This guide will provide a primer for students interested in or studying trademark law. It will also include links and tips for researchers writing about trademark law. Lastly, this guide will provide practical guides and valuable materials for non-lawyers
What is a trademark? Well, a trademark is any word, phrase, symbol, design, or combination thereof that identifies the origin of a good or service. The term "trademark" can refer to both trademarks and service marks. Trademarks are used for goods and serve to identify where the good came from and who is producing it. A service mark is used for services. For example, AHA® sparkling water is a trademark. The term AHA lets the consumer know who is producing this product. Compare this with UPS®, which is a package delivery service (though they also offer products). When you hire someone to ship a package, you know who provides that service. It is important to note that owning a trademark does not equal owning a word. It means you have the right to control how certain words or phrases are used in association with a good or service. For example, Coca-Cola (who owns the mark for AHA) cannot prevent people from using the phrase AHA in their daily diction. They can, however, prevent other beverage companies from using the phrase in association with that word.

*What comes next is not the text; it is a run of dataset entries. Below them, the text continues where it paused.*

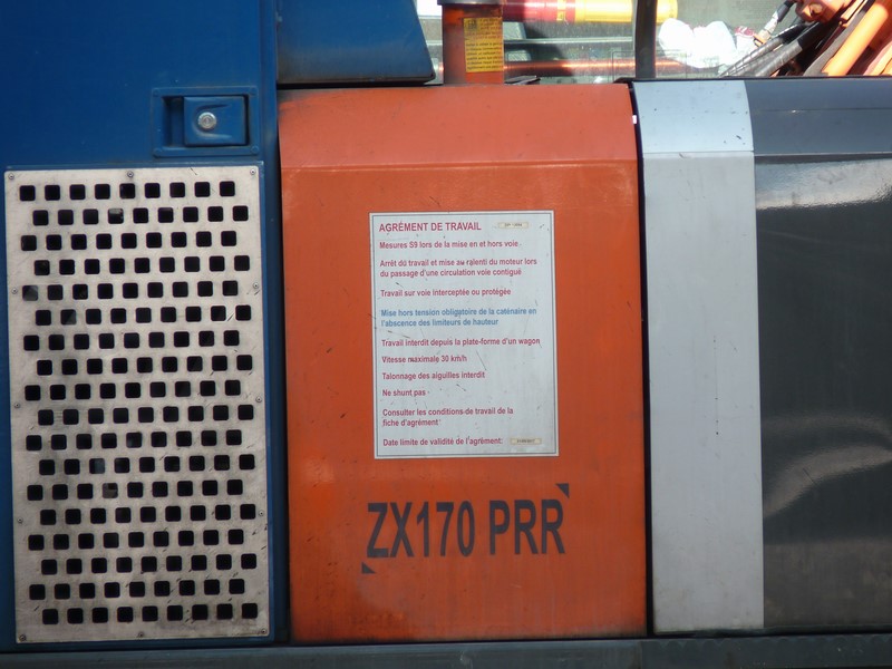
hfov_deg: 4.1
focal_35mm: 486
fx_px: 12523
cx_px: 446
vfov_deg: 3.1
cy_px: 334
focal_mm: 86.4
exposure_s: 1/125
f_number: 4.4
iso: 80
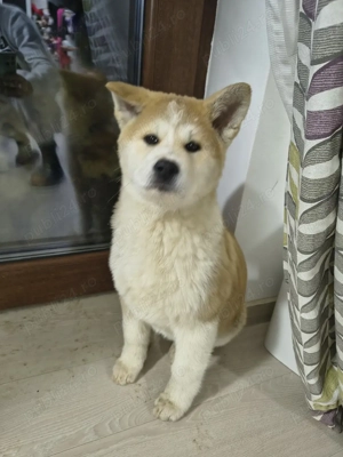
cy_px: 228
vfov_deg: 71.6
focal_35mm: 24
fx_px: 317
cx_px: 172
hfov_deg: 56.8
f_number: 1.8
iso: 1463
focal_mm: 5.56
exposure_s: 1/33.3
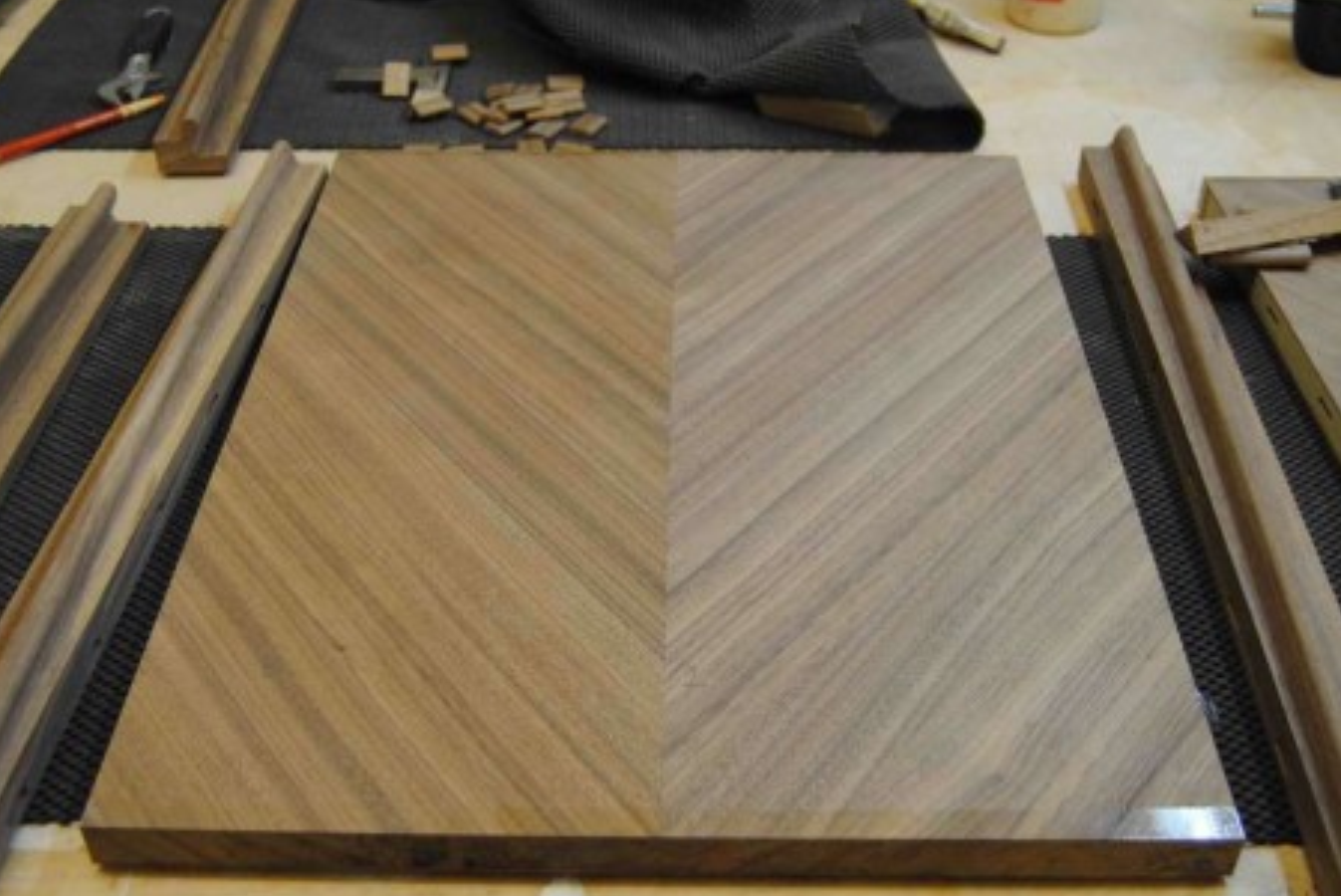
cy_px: 472
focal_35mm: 40
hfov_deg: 48.4
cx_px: 663
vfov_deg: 33.4
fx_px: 1491
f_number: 3.5
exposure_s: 1/30
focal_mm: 20
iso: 250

Trademarks are valuable assets in today's business world. The registering and protection of trademarks is a fun and fascinating area of the law. This guide is built to help legal professionals, legal researchers, law students, and laypeople find resources for all areas of trademark law. As discussed in the section "How to use this guide," this guide is built to facilitate legal research using the Rombauer method. Therefore, it is encouraged to approach this guide from top to bottom, using knowledge gained from the resources in each section to build a solid bibliography.